WORK TO DO >>
Lay out the listing below as a two-column CSV with the headers "prompt" and "edit_settings". Give one row per item: put its text in the first column and its darktable history in the second, each in a single quoted field with line breaks replaced by spaces, and omit the pictures.

--- START ---

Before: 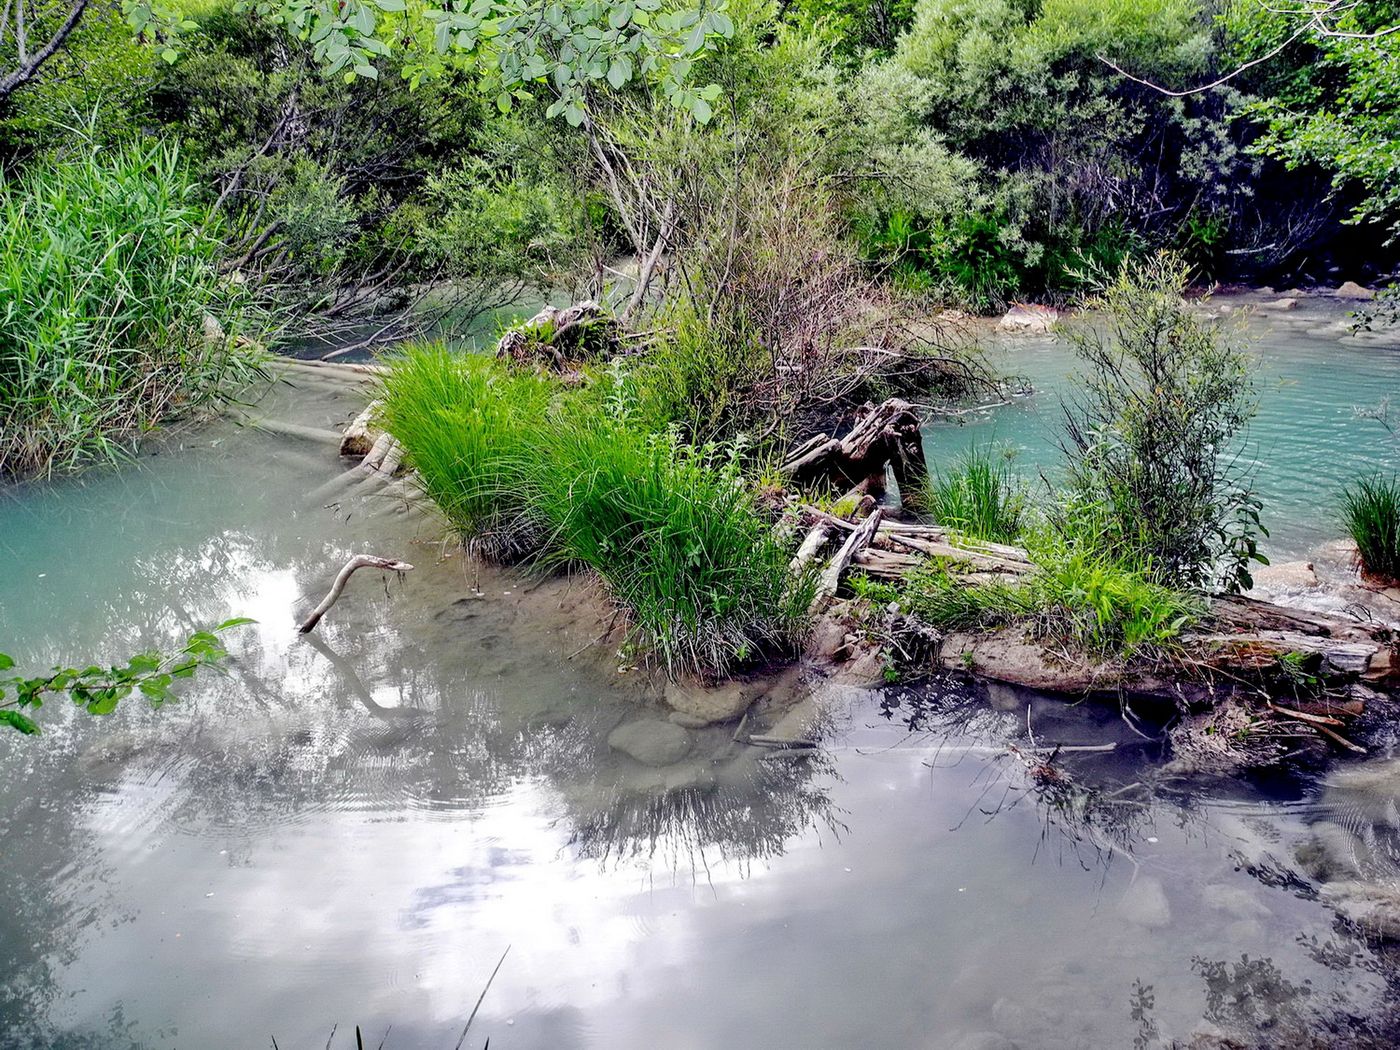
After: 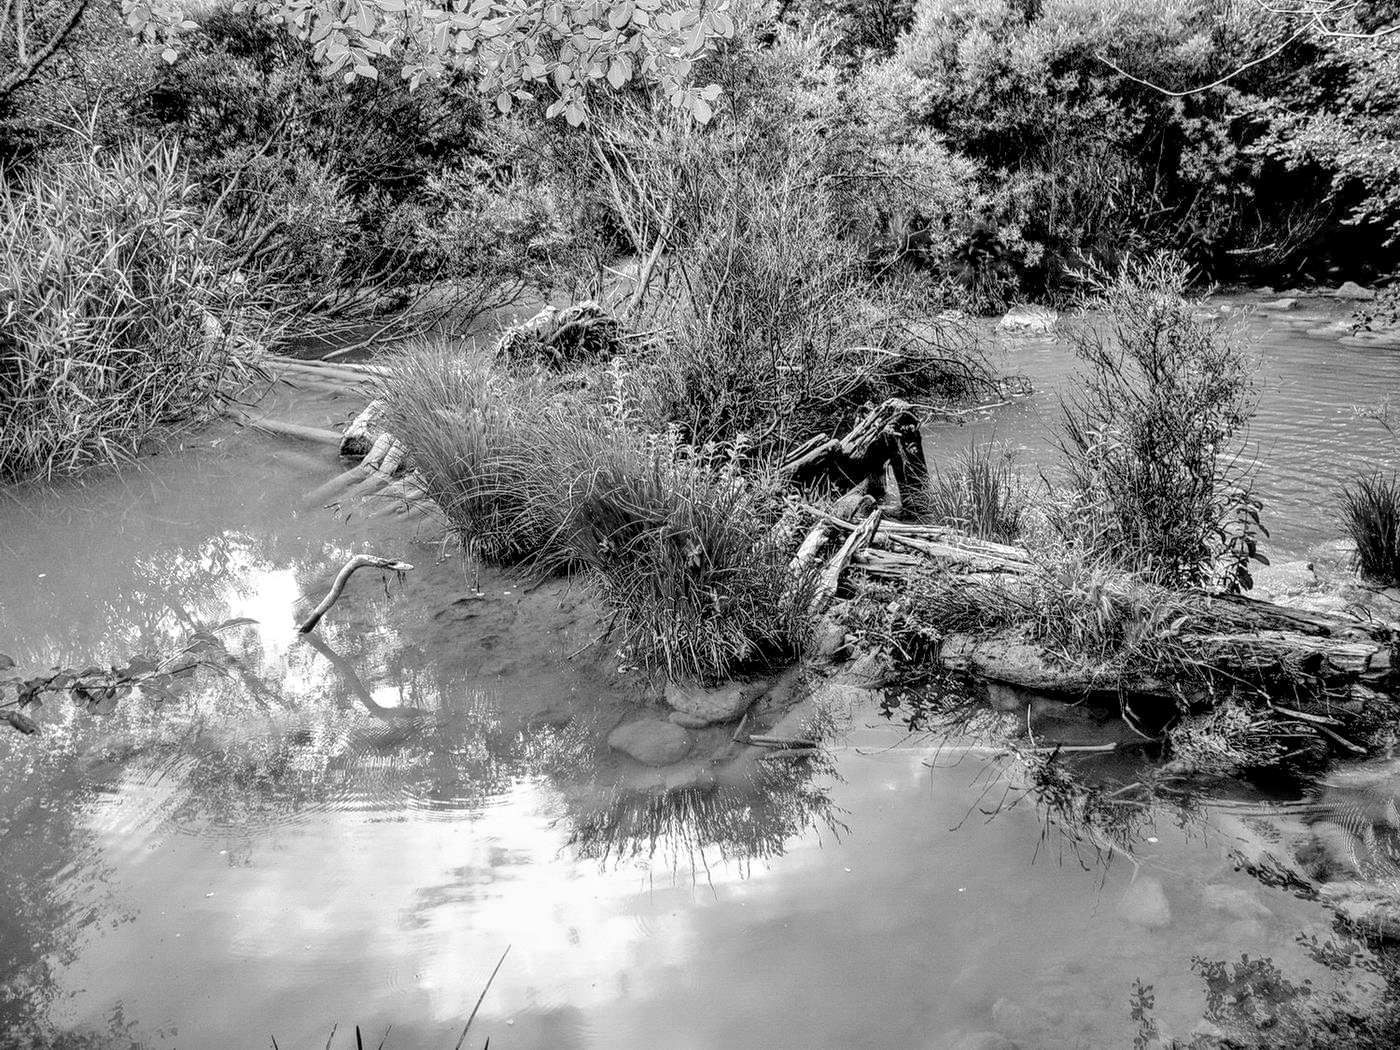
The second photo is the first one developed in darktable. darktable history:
local contrast: detail 130%
white balance: red 0.766, blue 1.537
exposure: exposure 0.3 EV, compensate highlight preservation false
monochrome: a -6.99, b 35.61, size 1.4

--- END ---

SOLVED PROBLEM >>
prompt,edit_settings
"Before: After: The second photo is the first one developed in darktable. darktable history:","local contrast: detail 130% white balance: red 0.766, blue 1.537 exposure: exposure 0.3 EV, compensate highlight preservation false monochrome: a -6.99, b 35.61, size 1.4"